Extended Figure 9. Cytotoxicity and off target effect of iExosomes.

(A) Change in the percentage of mouse body weights, pre- and post-treatment, in the listed groups and cohorts. (B) Mouse toxicity tests, consisting of BUN, AST and ALT in the listed groups. (C) Hematoxylin and eosin, and Kras immunostaining of the listed organs in KTC (early) mice. Three to five mice evaluated per organ, one-way ANOVA. The data is presented as the mean ± SEM. See accompanying source data.

Extended Figure 10. iExosomes suppress pancreas cancer progression in KPC orthotopic mouse model.

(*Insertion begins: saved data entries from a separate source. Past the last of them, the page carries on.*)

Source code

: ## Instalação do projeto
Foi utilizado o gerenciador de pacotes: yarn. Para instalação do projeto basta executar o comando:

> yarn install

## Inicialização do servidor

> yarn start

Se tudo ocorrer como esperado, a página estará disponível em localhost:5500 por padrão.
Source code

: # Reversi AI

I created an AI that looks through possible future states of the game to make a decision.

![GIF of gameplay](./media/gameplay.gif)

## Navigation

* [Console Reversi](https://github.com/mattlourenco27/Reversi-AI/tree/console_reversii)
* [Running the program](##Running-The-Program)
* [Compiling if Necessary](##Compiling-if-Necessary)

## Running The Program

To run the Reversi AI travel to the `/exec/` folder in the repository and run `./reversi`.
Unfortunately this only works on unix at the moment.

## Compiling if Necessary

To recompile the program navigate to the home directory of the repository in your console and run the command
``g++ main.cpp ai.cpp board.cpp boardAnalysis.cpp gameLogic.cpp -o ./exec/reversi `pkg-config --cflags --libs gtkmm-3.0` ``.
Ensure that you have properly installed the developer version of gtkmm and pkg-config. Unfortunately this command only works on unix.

(A–B) Magnetic Resonance Imaging (MRI) of KPC orthotopic tumors n=9 mice per group (A) and each individual tumor (B). (C) Tumor volume as measured by MRI n=9 mice per group. One-way ANOVA. (D) Representative axial images. (E) Tumor weight (g: grams) at the experimental end point. siScrbl iExo: n=9 mice, siKras^G12D iExo: n=8 mice. (F) Change in the percentage of mouse body weights, pre and post treatment (endpoint), n=9 mice per group. (G) Representative gross images of two KPC orthotopic mice that died on day 16 PTS (siScrbl iExo) or was euthanized on day 16 PTS (siKras^G12D iExo). (H) Kras^G12D transcript levels in KPC689 cells (n=3 independent experiments). One-way ANOVA. (I) Kaplan-Meier curve of KPC orthotopic tumor bearing mice, Log-rank Mantel-Cox test. siScrbl iExo group: n=9 mice, siKras^G12D iExo group: n=8 mice. (J) Macroscopic metastatic nodules, n=9 mice per group. (K) H&E stained tissues. Unless stated otherwise, the data is presented as the mean ± SEM and unpaired two-tailed t test was used to determine statistical significance. * p<0.05, ** p< 0.01, *** p< 0.001, **** p<0.0001. See accompanying source data.